Many adult criminals have stated they wanted to be cops, counselors or in the ministry. Each seems to possess the ability to control people verbally. When one possesses wealth, they can control others financially.


The topic of previous abuse often is raised as a factor in sexual offenses. When examining the offenders’ responses on this topic, mental abuse prevailed (10 acknowledgements), physical abuse (7 acknowledgements), with sexual abuse last (4 acknowledgements).

These responses run contrary to public perception. There seems to be widespread belief that sexual offenders were all victims of sexual abuse, with mental and physical abuse being relegated to a lower scale. Studies have targeted this specific area (mental, physical or sexual abuse) of the offender’s background attempting to link this as a causal factor for future violent behavior.

Using the belief that “it feels good to hurt someone like you have been hurt” is not new. Placing the appropriate term, “Reversal of Indelible Pain (RIP),” seems fitting. Unable to “ash” the past pain away, it is transferred to another for a “moment” of restoration of the offender. What forms of inflicted pain this may take, is in the fantasy or imagination of the offender.


It has been speculated that movies or television motivates or inspires sexual offenders. On that line of thought, the question was posed, “What horror or scary movie do you think about or like most?” Rated highest were Scary Movie (5), Halloween (3), and Scream (3), followed by others.

Certainly most people have seen a sampling of these movies and have no further thought on them. But focusing on the original question (what they think about or like the most), may indicate an influence of some nature. By majority, the ones that were mentioned tend to have more gore and “slashing” where the antagonist controls in a sadistic manner.


For any survey to have value, the data examined must be accurate. Even though the responses evaluated here reflect what was noted by the actual sexual offender, we have no way to confirm the veracity of those statements. Thus, this evaluation is after-the-fact and not empirical.

The age factor still holds validity where the perpetrator is almost always older than the victim.
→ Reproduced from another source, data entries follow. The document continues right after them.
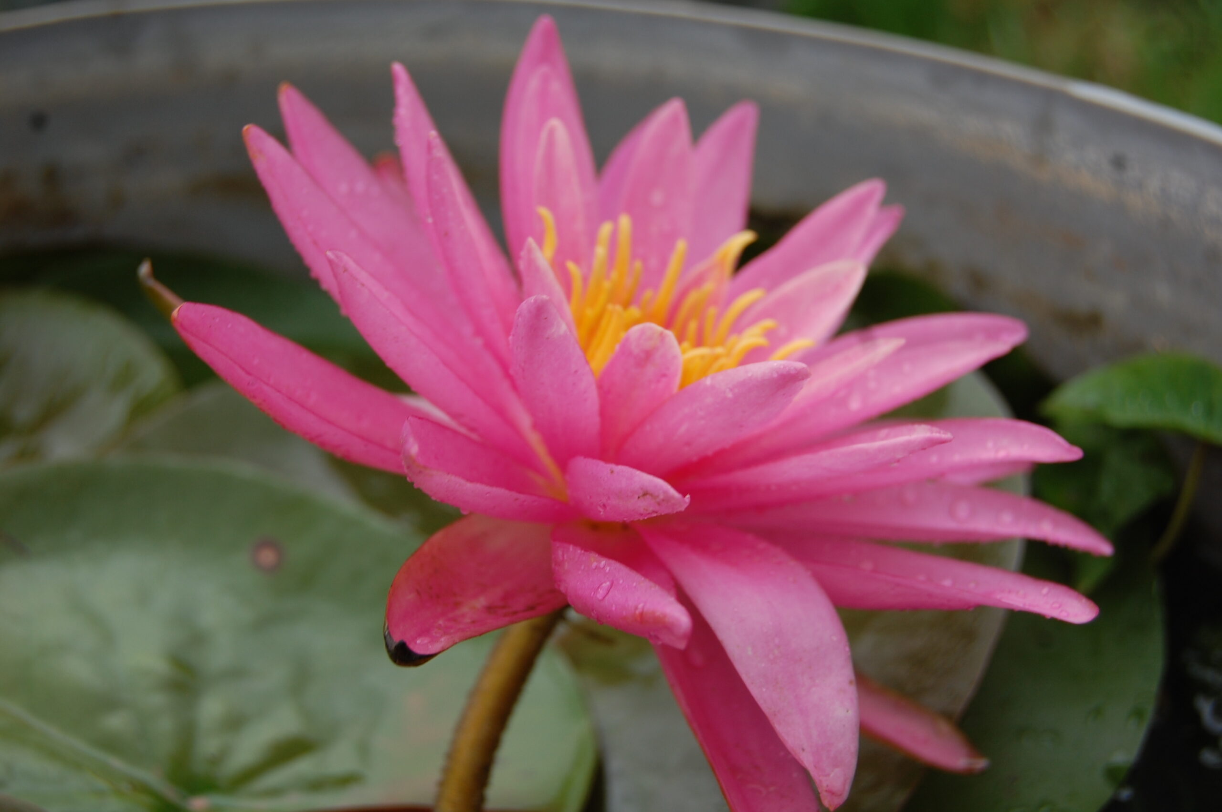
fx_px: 1933
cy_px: 406
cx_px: 611
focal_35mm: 57
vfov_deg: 23.7
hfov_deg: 35.1
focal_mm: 38
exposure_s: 1/160
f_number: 6.3
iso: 200
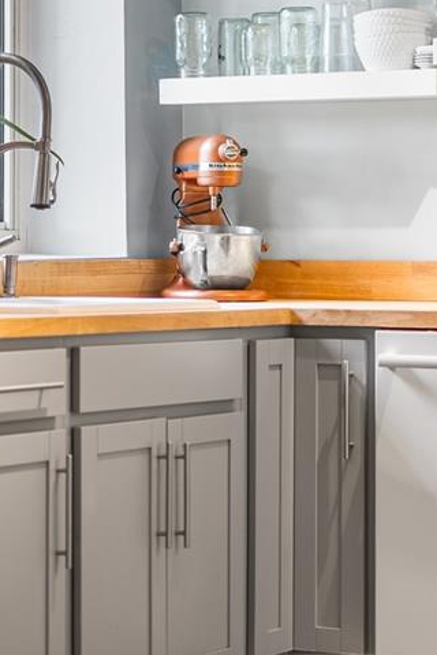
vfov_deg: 16.3
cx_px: 272
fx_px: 2276
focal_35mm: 125
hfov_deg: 11.0
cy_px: 187
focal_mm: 50
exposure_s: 1/13
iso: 200
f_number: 1.8
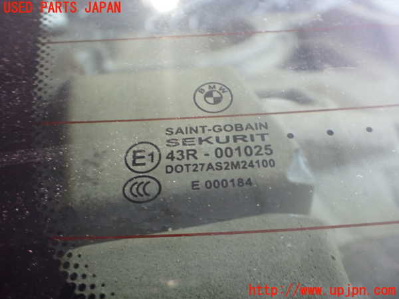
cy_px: 150
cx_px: 200
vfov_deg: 46.8
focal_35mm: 30
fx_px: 346
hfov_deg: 60.0
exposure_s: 1/125
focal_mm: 5.4
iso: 800
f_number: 2.3
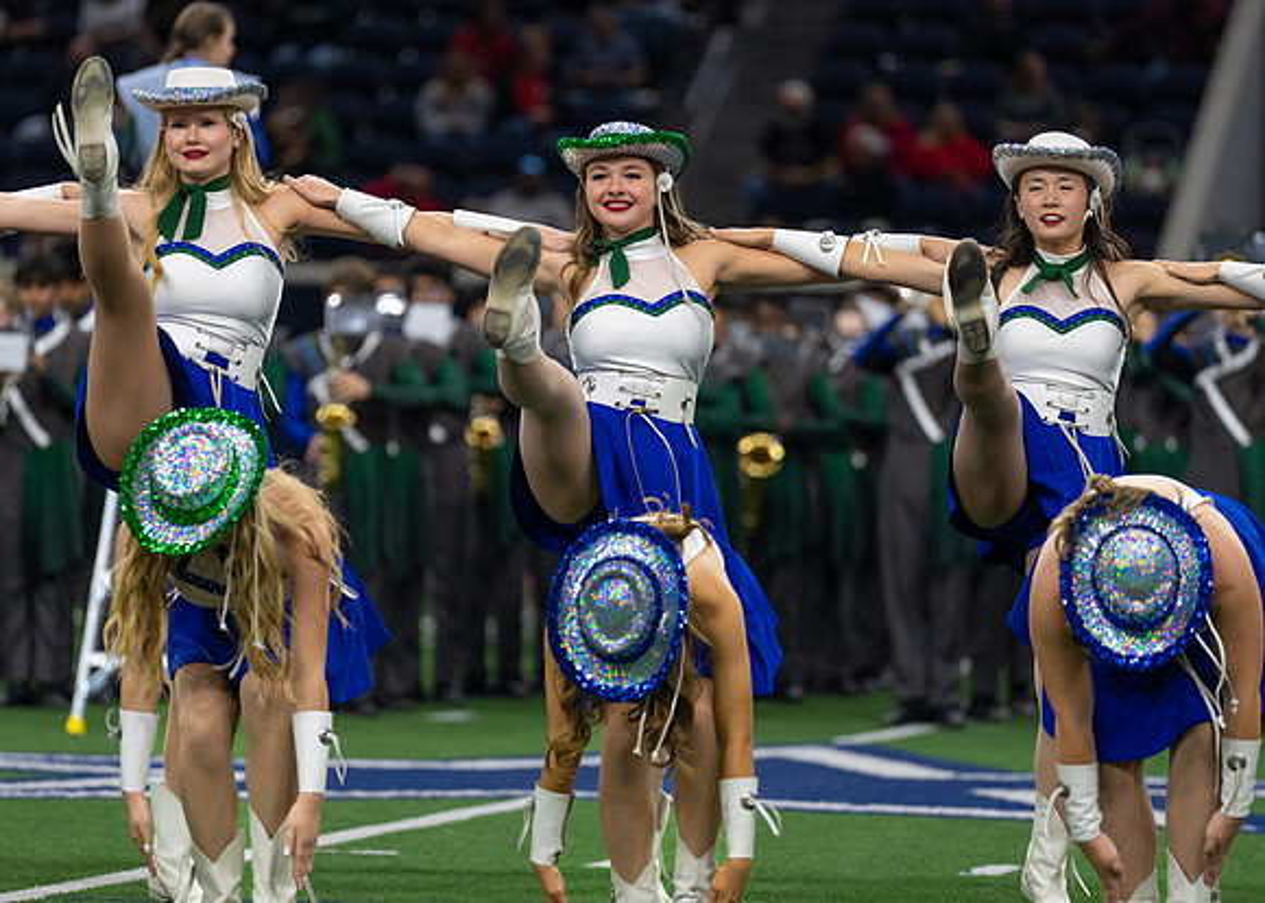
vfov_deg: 5.2
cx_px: 575
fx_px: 9936
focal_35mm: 277
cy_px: 421
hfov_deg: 7.3
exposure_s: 1/1000
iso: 1600
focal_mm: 200
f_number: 2.8
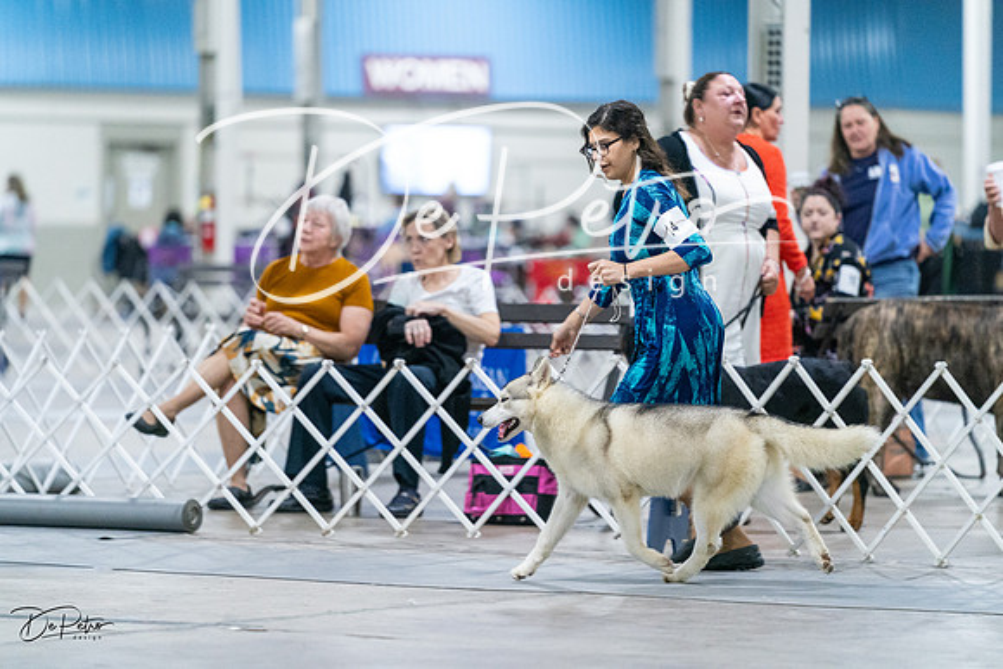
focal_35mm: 200
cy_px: 334
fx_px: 5573
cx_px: 502
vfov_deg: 6.9
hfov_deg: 10.3
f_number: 3.2
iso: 6400
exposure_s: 1/250
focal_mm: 200
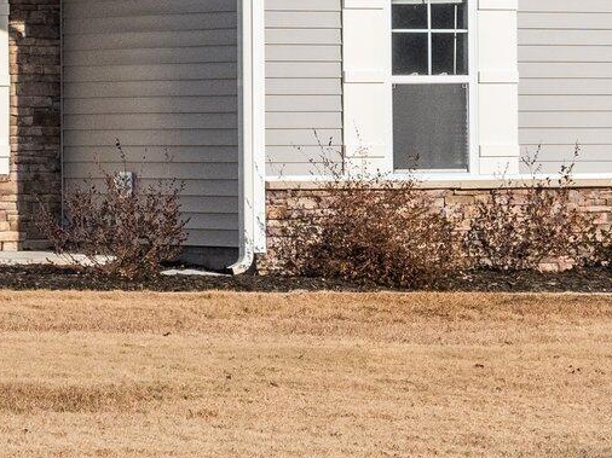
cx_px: -149
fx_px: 5726
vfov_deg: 4.6
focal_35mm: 324
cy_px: -204
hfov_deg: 6.1
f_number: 5.6
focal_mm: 40
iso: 200
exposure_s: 1/2500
Females continue to outnumber the males as the main victim.

Relationships of some nature existed universally, with stranger contact non-existent in this case study. Causing injury to a living creature is always a red flag. Also brought in were the issues of the appeal for fire setting and enuresis.

The offenders’ description of what had occurred to them in life or the behaviors they displayed sexually as a result of the incident(s) indicates a continuous pattern of risky behaviors (or an attempt to maintain high excitement levels). This is taken from the questions on careers, abuse, movie stimulation and their description of incident locations.

Finally, the ability to identify a specific juvenile whose behavior may indicate a predilection to committing a sexual offense is a long shot at best.

Continuous interaction and experience with juvenile sexual offenders is the best teacher for the law enforcement officer. The law enforcement officer becomes the hunter of facts through select questions and reactions.

He or she can then reach a more reasonable and statistical based conclusion of an investigation concerning the circumstances they are up against.